The S&P 500 is hitting all-time highs this week, but small caps haven't been invited to the party. For the year to date, funds in large value, large blend, and large growth are up more than 7%. But small-growth funds are down 0.3% through Tuesday, Aug. 26.

Why? It may simply be valuations. Without a big event to explain the discrepancy, we have to get a bit speculative. So, here's my guess: Small caps were trading for quite a bit more than large caps and investors took notice. You may recall that earlier in the year GMO's Ben Inker said he wouldn't touch small caps with a 10-foot pole.

Despite this year's poor results, small growth still claims the best returns for the trailing five years. The typical small-growth fund is up 17.15% as they rebounded brilliantly from the 2007-09 bear market. That compares with 14.8% returns for large value, which is home to most of the big financials stocks. So, this underperformance certainly could continue.

Some Morningstar 500 small-cap funds are, indeed, feeling the pain. Conestoga Small Cap CCASX is down 10.8% for the year to date, followed by Kalmar Growth-with-Value Small Cap KGSCX down 8.3%, Buffalo Small Cap BUFSX down 7.9%, and Ariel Discovery ARDFX down 6.9%.

Not all small-growth funds are suffering, though. Meridian Small Cap Growth MISGX is up 10.8% and Royce Low-Priced Stock RYLPX is up 8.7% with a much-needed rebound. Funds that did well have tended to have more in some of the natural-resources, energy, and basic-materials sectors, while those that are slumping tend to have a fair amount in technology, where performance has been spotty.

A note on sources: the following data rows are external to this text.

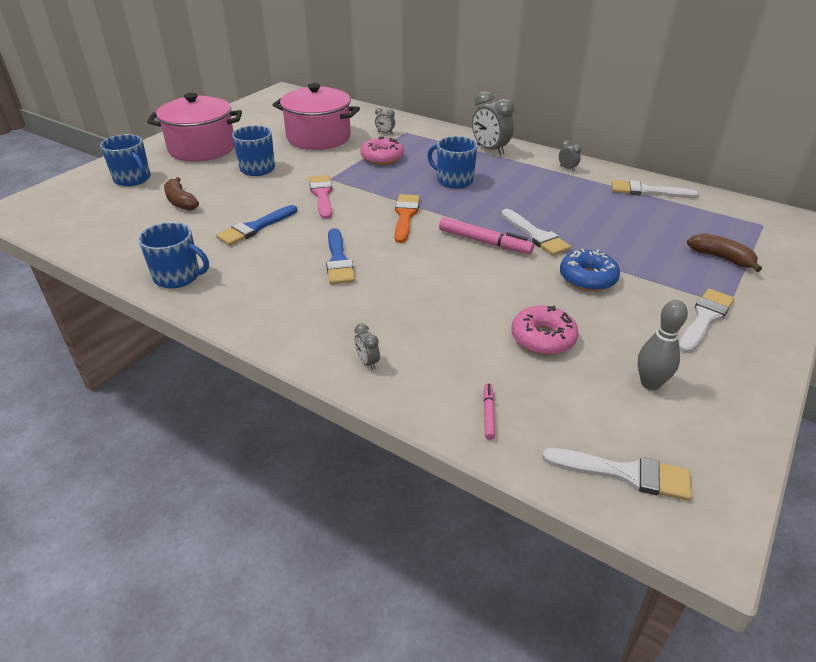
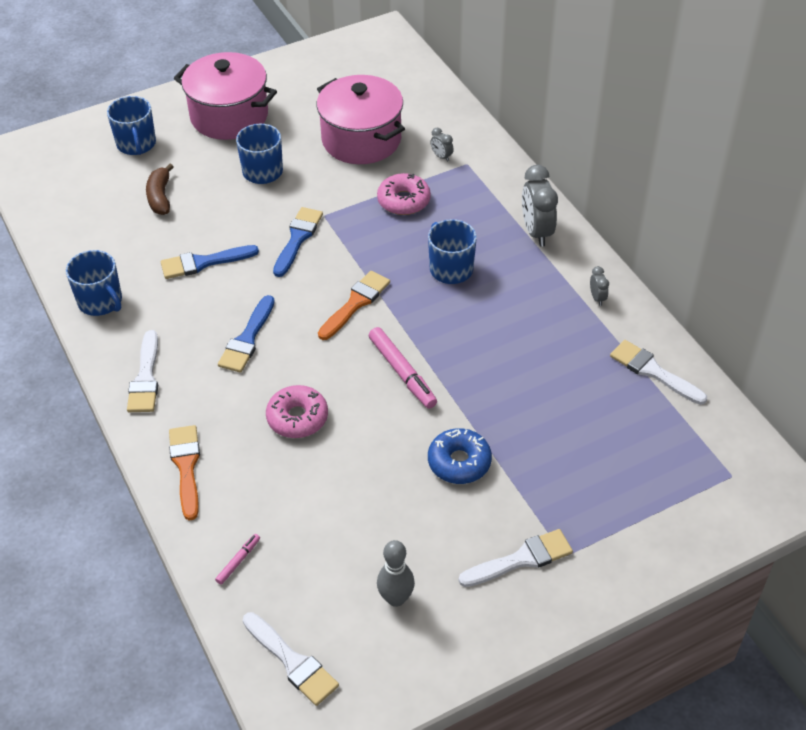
camera: 30 degrees right, 10 degrees up
(322, 195) = (297, 239): pink brush -> blue brush
(367, 362) = (186, 467): grey clock -> orange brush
(535, 235) = (462, 384): white brush -> white brush (145, 377)
(543, 338) = (350, 510): pink donut -> pink donut (297, 418)
(721, 258) = (626, 498): brown banana -> none

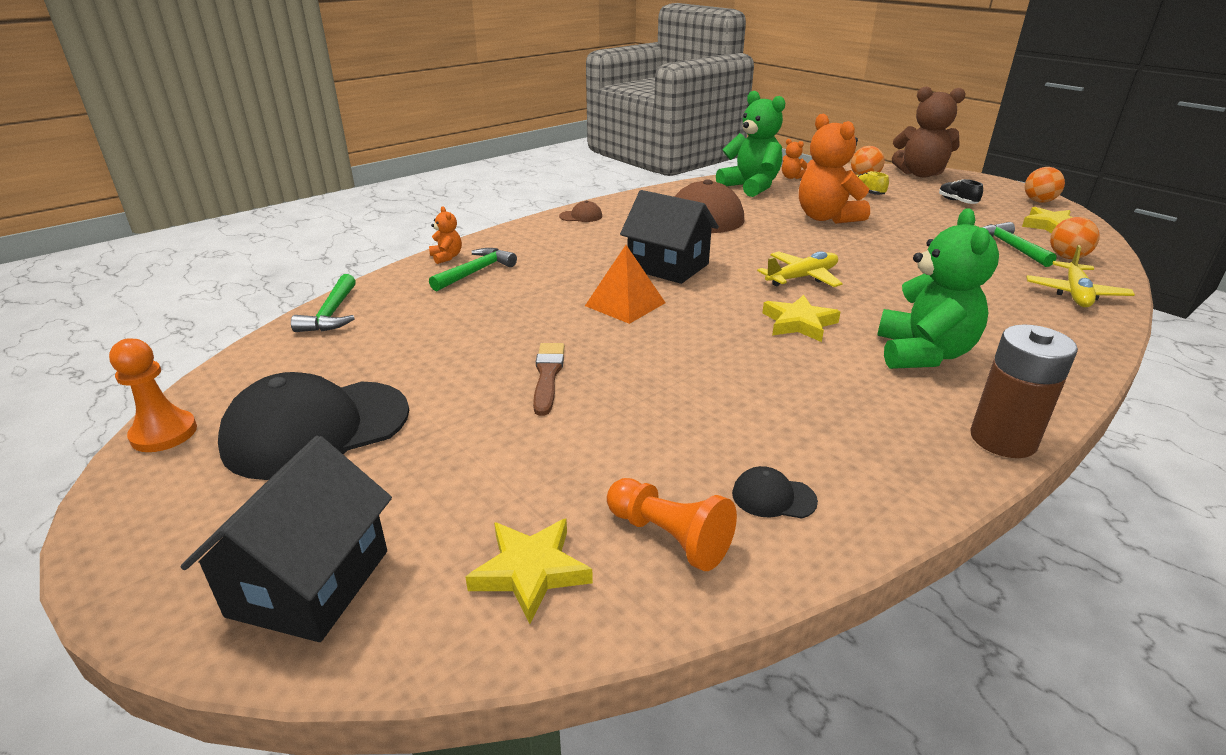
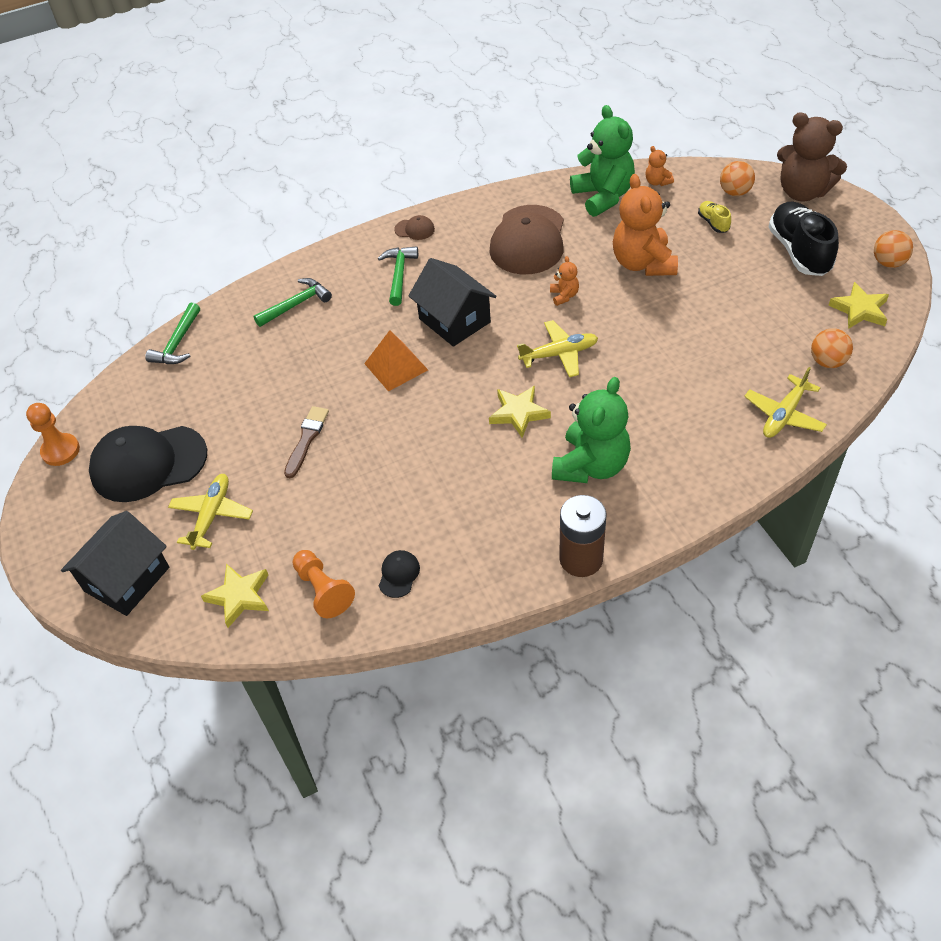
camera: 20 degrees right, 20 degrees up
(440, 472) = (212, 515): none -> yellow plane
(446, 257) = (279, 279): orange teddy bear -> orange teddy bear (564, 296)
(773, 497) = (399, 574): black cap -> black cap turned 75 degrees clockwise
(957, 201) = (799, 251): black shoe -> black shoe, size x2.12
(1011, 247) = (787, 338): green hammer -> green hammer (399, 275)

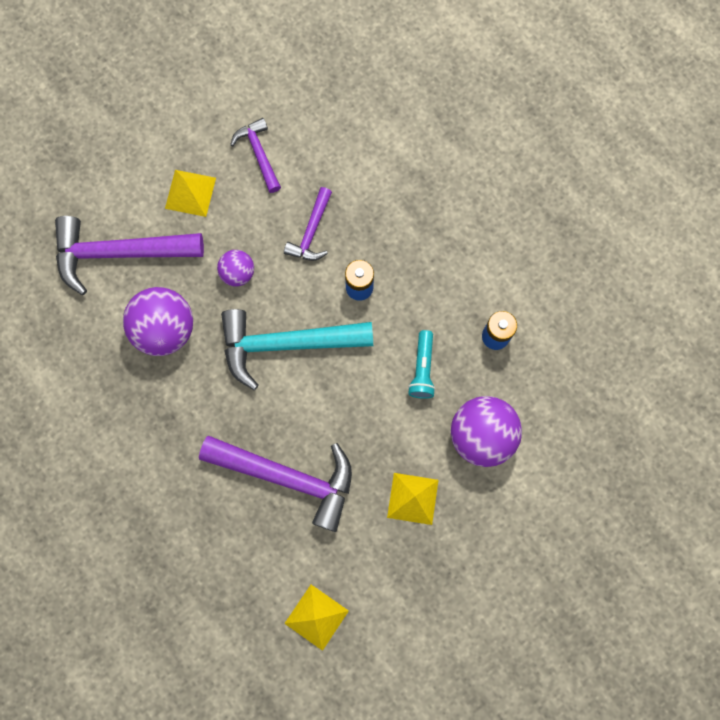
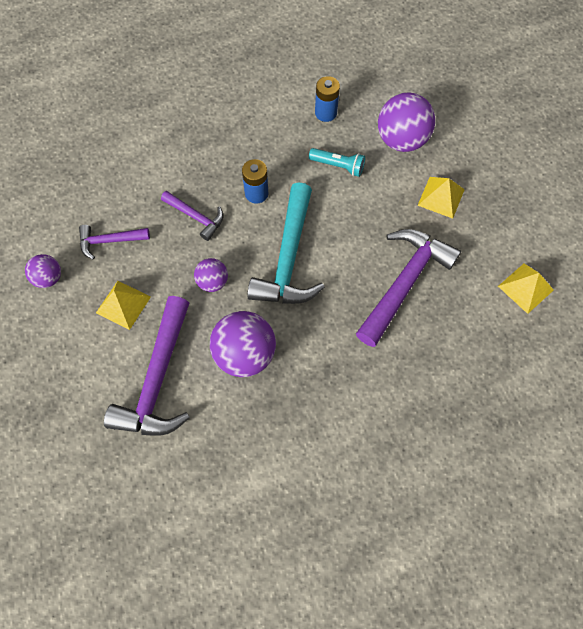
camera: 75 degrees left, 10 degrees down
(201, 111) = (49, 278): none -> purple ball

A Good Year To Be in India
In case you were curious what the best year-to-date return in the Morningstar 500 is, it belongs to Matthews India MINDX, which is up a huge 48%. It continues our theme of reversals of fortune. The fund lost 5.9% in 2013. If you look out over its history of calendar-year returns, this fund shows just how volatile India is. The prior years before that were a 36% loss, a 33% gain, a 97% gain, and a 63% loss.